WORK TASK 1: Copy the records from their first line up to and including the line that contains "στον αγνοούμενο Γερμανό", keeping every line the same.

*** Opening TEXT EXCERPT ***

Savage and Donohue led early, with Jones and Follmer in tow. A blown tire and off-course excursion sent Jones sparking into the pits, but the quick-working pit crew had number 15 quickly back on the track in third place. Later, when Bud Moore's crew was preparing for Jones' routine pit stop, SCCA officials black-flagged Follmer because too many Bud Moore crewmen were over the wall. In truth, Jones had missed the pit sign because of blinding rain, and with his crew waiting, number 15 cruised by for another lap. Ford's Trans-Am coordinator, Fran Hernandez, charged across the pit lane for an explanation, with Bud Moore following. The SCCA prevailed, and Follmer was pulled into the black flag area, warned, and waved on. However, his engine stalled and he had to be pushed-started, losing two minutes. Donohue won the race two laps ahead of Follmer for the first non-Ford win of the 1970 season. Jones finished third.
Climbing out of his car, Jones remarked, "I told you they don't want Ford to win the series."
July 5, 1970: Donnybrooke Trans-Am, Brainerd, Minnesota
Round six went to Milt Minter's Camaro, marking the first Camaro win of 1970. Follmer's Boss 302 finished second, while Jones retired with suspension and tire problems. Mustang's closest competitor in the points race, Javelin, came away empty-handed when Donohue's engine expired. The second Javelin did not enter the race.
Points standings after six races: Mustang 48, Camaro 26, Javelin 25, Challenger 7, Barracuda 5, and Firebird 0. After six races, the Firebird team had failed to finish a race.
July 19, 1970: Road America Trans-Am, Elkhart Lake, Wisconsin
Pontiac's dismal Trans-Am showing suffered a more tragic blow during Saturday's last qualifying run for the Road America Trans-Am. Driver Jerry Titus was attempting to improve his position in the starting grid when, coming off turn 13, he spotted spinning cars ahead, locked his brakes, and skidded nearly head-on into a concrete bridge. A week later, Titus was dead, the result of a skull fracture and internal injuries.

*** Closing TEXT EXCERPT ***

WORK TASK 2: In the text about the 1970 Trans-Am races, whose car won round six at Donnybrooke?

*** Opening EXERCISE DATA ***

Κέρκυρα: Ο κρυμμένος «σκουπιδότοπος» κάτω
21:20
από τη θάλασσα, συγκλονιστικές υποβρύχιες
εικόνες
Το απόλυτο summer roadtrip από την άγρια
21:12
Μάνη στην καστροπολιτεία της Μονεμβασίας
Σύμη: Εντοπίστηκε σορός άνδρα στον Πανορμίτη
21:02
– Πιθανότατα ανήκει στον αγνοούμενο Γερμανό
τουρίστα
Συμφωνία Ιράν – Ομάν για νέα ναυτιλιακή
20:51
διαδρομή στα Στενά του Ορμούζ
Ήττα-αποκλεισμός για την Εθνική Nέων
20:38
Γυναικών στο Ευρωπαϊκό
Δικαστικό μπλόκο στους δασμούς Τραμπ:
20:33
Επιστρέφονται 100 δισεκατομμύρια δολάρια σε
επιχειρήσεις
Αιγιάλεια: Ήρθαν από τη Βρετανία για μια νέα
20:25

*** Closing EXERCISE DATA ***

EXPECTED OUTPUT 1:
Κέρκυρα: Ο κρυμμένος «σκουπιδότοπος» κάτω
21:20
από τη θάλασσα, συγκλονιστικές υποβρύχιες
εικόνες
Το απόλυτο summer roadtrip από την άγρια
21:12
Μάνη στην καστροπολιτεία της Μονεμβασίας
Σύμη: Εντοπίστηκε σορός άνδρα στον Πανορμίτη
21:02
– Πιθανότατα ανήκει στον αγνοούμενο Γερμανό

EXPECTED OUTPUT 2: Milt Minter's Camaro won round six.